Staycationing: A Sign of the Times

At what point did Dorothy’s saying, “There’s no place like home,” turn into the motto for staycationers across America? Very, very recently. With soaring gas prices and airfares, a bottomed-out economy, and little time to take off from your job lest you lose it to one of the 10% of Americans who are unemployed and eager to step in for you, it’s easy to see why staying home is the safest, cheapest, and best option for families across the nation. The problem with staycationing has little to do with relaxation. That should and can happen anywhere as long as you let it. The real problem with staycationing has more to do with psychological welfare and distance from the familiar.
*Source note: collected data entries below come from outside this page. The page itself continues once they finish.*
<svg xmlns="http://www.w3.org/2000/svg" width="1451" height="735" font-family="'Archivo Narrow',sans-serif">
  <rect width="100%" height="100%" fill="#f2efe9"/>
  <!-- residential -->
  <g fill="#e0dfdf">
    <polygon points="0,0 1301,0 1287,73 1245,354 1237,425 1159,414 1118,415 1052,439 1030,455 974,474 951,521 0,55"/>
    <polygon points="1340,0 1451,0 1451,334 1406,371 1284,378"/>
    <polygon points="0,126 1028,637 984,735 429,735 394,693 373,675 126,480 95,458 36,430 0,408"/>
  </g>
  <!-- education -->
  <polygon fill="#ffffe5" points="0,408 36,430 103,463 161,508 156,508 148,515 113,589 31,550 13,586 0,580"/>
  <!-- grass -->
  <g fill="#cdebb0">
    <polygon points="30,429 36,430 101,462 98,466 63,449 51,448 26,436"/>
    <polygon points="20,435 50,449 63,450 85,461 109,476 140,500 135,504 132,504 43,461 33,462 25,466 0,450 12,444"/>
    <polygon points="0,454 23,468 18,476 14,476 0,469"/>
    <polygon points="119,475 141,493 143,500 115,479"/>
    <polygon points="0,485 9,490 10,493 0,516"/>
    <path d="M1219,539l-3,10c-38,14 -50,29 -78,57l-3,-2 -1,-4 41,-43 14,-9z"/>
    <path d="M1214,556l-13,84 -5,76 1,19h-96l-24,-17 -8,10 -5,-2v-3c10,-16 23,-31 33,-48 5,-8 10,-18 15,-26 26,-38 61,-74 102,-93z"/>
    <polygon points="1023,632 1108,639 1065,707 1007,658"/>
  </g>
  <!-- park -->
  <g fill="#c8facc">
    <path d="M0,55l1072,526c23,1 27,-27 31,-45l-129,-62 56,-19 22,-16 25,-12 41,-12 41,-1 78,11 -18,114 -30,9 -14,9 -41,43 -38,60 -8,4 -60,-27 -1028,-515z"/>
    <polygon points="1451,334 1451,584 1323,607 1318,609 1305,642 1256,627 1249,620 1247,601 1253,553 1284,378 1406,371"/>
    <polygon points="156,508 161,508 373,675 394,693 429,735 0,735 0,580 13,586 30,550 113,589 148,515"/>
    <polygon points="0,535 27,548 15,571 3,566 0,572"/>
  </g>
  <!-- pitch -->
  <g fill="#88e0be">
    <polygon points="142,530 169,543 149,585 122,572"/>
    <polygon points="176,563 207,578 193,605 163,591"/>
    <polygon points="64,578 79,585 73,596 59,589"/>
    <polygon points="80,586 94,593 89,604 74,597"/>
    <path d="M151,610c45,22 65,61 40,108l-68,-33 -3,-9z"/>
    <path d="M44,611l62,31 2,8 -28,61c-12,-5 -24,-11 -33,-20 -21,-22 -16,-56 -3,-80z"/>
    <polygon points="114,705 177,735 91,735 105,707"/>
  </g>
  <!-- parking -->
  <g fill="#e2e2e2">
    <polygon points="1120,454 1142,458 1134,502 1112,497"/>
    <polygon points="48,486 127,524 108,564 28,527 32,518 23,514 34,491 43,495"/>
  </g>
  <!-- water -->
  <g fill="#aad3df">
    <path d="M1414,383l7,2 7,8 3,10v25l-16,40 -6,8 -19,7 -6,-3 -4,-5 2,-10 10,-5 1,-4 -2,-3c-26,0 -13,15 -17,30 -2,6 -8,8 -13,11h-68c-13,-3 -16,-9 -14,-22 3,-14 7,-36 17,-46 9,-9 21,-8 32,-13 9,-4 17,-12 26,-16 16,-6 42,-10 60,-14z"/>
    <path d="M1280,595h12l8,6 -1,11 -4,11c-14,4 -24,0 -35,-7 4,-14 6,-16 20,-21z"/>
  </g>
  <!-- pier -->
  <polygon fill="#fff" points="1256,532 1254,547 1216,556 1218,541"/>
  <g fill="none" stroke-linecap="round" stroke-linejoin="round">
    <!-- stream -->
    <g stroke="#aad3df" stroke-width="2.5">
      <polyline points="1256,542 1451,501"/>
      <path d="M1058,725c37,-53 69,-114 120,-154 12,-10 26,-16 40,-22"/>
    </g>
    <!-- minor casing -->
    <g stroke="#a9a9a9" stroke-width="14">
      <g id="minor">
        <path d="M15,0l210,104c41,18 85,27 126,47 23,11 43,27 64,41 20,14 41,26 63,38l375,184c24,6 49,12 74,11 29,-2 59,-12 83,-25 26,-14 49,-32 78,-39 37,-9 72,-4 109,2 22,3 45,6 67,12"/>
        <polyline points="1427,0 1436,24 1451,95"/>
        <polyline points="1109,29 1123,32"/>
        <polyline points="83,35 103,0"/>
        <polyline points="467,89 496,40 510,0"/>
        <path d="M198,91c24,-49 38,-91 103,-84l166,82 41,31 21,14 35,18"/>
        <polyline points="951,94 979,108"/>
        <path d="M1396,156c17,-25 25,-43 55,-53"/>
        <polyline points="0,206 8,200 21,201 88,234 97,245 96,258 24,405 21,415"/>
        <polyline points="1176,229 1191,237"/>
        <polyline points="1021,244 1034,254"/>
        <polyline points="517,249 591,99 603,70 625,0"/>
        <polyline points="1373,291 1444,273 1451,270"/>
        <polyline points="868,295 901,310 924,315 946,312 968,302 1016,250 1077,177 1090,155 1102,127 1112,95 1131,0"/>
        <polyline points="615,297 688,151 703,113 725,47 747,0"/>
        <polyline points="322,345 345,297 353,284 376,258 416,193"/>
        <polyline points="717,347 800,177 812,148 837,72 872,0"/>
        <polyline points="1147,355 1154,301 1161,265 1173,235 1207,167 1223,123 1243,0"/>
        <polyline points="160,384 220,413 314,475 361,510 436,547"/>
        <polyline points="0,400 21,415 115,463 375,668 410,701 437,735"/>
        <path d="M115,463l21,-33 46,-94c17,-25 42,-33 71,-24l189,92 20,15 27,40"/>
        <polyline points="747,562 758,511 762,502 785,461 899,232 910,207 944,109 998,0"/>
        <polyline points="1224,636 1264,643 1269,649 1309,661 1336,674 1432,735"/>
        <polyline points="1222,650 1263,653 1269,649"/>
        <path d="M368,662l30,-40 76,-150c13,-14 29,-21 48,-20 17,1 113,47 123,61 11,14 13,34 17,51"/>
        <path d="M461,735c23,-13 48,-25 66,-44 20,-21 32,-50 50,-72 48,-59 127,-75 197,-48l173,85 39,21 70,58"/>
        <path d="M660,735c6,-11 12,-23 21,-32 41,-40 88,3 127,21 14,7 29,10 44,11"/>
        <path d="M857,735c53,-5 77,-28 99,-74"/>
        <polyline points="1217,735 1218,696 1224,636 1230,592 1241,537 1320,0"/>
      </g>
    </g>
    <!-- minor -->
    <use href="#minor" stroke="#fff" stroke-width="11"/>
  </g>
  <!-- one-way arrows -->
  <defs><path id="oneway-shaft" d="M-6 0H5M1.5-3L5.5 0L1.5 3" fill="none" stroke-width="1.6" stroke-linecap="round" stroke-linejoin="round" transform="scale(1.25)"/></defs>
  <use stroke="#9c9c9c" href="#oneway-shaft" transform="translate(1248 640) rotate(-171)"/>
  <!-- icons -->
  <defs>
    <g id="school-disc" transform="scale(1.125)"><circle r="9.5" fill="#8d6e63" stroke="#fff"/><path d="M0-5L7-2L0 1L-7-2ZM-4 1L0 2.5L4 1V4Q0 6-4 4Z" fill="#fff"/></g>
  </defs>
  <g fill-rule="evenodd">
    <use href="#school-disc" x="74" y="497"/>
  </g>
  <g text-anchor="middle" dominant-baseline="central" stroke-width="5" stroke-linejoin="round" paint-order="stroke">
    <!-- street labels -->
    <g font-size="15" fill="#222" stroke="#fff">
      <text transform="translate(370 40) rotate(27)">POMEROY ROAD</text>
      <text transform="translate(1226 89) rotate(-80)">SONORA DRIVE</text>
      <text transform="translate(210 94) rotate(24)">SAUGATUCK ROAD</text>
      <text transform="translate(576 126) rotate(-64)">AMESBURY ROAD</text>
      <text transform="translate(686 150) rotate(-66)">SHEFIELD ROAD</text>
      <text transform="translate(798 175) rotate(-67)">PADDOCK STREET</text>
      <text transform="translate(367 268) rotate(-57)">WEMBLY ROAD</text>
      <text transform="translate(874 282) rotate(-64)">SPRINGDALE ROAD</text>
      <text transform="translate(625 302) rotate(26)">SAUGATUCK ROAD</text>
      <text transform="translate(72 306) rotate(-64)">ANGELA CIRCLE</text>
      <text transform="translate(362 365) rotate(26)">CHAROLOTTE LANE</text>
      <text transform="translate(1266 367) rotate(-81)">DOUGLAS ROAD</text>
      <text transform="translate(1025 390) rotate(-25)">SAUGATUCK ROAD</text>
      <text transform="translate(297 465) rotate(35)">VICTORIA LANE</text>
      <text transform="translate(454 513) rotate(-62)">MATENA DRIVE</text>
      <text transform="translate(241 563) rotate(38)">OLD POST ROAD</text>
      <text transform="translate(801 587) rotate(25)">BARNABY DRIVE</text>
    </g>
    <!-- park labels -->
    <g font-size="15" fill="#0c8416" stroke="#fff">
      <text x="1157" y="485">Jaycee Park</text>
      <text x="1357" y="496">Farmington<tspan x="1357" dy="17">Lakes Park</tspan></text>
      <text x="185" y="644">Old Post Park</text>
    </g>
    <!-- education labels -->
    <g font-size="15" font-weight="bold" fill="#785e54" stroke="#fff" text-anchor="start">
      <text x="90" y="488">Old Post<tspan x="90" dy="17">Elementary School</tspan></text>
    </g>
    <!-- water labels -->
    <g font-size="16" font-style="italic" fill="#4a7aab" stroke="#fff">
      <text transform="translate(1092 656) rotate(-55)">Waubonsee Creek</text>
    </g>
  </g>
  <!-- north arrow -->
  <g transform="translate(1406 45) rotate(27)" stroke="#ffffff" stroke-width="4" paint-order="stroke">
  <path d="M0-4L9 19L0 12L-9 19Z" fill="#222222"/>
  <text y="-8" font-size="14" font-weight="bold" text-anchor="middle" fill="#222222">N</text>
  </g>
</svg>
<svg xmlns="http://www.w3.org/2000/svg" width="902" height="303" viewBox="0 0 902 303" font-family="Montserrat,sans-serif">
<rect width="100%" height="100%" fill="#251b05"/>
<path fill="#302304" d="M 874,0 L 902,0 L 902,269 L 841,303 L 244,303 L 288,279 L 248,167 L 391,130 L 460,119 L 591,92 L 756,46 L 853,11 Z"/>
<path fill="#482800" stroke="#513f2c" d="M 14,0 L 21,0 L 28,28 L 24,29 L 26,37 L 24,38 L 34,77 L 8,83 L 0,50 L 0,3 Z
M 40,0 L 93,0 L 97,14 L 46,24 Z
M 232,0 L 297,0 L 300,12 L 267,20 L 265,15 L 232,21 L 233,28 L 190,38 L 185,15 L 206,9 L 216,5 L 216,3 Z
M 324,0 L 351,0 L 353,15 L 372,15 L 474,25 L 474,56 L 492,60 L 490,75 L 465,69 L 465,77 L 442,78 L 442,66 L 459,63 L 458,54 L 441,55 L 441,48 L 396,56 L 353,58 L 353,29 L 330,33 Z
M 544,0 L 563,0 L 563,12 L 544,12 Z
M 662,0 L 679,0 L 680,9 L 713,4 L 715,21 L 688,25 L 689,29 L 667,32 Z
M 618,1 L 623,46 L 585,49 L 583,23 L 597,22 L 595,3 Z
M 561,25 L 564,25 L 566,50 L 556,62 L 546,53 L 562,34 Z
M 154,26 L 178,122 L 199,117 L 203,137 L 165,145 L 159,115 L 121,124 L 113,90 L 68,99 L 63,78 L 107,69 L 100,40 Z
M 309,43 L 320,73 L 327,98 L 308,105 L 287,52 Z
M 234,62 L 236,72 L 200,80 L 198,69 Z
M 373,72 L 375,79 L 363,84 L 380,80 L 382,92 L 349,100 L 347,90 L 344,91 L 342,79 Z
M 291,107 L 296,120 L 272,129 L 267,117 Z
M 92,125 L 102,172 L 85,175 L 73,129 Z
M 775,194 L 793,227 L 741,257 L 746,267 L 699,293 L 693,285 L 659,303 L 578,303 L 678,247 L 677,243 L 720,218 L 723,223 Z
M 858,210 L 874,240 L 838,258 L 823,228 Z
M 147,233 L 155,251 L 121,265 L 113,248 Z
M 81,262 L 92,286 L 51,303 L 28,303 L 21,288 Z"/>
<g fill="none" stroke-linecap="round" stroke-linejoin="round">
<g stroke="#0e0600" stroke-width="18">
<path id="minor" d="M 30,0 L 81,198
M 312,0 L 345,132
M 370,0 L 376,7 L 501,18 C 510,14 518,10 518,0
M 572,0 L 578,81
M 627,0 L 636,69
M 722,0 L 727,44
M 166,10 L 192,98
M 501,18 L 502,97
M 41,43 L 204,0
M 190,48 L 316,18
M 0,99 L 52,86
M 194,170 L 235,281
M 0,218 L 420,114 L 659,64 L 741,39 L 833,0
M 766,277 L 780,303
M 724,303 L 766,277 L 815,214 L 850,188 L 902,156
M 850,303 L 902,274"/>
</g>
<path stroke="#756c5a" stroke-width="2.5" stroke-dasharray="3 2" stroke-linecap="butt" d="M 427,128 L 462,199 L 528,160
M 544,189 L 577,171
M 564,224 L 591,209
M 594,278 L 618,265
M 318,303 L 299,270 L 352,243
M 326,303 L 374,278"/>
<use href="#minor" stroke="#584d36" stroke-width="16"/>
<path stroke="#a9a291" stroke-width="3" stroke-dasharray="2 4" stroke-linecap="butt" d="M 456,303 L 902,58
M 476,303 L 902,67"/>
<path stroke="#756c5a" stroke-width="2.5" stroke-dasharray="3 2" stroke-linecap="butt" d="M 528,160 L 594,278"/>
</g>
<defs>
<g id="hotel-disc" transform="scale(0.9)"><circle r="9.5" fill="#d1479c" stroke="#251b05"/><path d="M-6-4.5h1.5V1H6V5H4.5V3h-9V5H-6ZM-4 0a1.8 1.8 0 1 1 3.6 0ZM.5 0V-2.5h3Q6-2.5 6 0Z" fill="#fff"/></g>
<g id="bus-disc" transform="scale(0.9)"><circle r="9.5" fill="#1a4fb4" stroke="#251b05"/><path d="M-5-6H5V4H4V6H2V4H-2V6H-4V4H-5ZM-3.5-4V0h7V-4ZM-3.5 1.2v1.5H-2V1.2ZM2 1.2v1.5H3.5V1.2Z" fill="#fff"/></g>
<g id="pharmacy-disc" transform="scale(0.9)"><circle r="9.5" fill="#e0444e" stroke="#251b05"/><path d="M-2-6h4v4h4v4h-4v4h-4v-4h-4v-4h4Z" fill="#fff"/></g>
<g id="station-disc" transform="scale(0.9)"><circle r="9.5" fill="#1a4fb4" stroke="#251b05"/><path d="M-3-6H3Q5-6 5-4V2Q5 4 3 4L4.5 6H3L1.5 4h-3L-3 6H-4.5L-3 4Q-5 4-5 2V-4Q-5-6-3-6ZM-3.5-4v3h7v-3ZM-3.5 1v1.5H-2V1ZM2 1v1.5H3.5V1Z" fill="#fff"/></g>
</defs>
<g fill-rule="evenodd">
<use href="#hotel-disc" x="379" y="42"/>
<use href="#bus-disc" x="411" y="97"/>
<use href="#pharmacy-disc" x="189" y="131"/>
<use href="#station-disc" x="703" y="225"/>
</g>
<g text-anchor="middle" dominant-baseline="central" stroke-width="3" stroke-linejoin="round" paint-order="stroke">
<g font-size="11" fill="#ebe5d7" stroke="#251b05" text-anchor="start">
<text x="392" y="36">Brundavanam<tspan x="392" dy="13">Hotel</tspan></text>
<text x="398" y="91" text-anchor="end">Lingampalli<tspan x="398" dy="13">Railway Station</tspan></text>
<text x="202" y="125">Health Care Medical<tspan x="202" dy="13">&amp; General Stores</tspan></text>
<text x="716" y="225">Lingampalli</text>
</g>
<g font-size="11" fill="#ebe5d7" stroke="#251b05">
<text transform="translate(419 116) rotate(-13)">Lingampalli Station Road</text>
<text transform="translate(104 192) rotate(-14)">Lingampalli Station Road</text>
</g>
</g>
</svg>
There really is no place like home if you’re like me and live in Hawaii, a paradise in its own right. It gets a little trickier, however, if you are one of the millions of people who are right now freezing your tooshy off in the Midwest and Northeast.The reality is that we all can’t be like Paris Hilton and jetset to desirable destinations all the time. We have to be creative at times, and that is a very healthy and perfectly acceptable thing for even the most well-traveled people in this world.

If you’re looking for a few good tips on how to plan a satisfying staycation, you can start by reading these two articles from MSNBC and CNN Travel. I like what MSNBC has to say about preparing for your “trip” as if you are leaving your house even though you aren’t, and what CNN says about “unplugging” your technology to de-stress. Fellow Gadling writers Jeremy and Anna have some other great staycation tips that are worth checking out too.

So grab a great DVD from Blockbuster, or dust off those cross-country skis in your garage. There’s no better time than now to have a staycation in your backyard.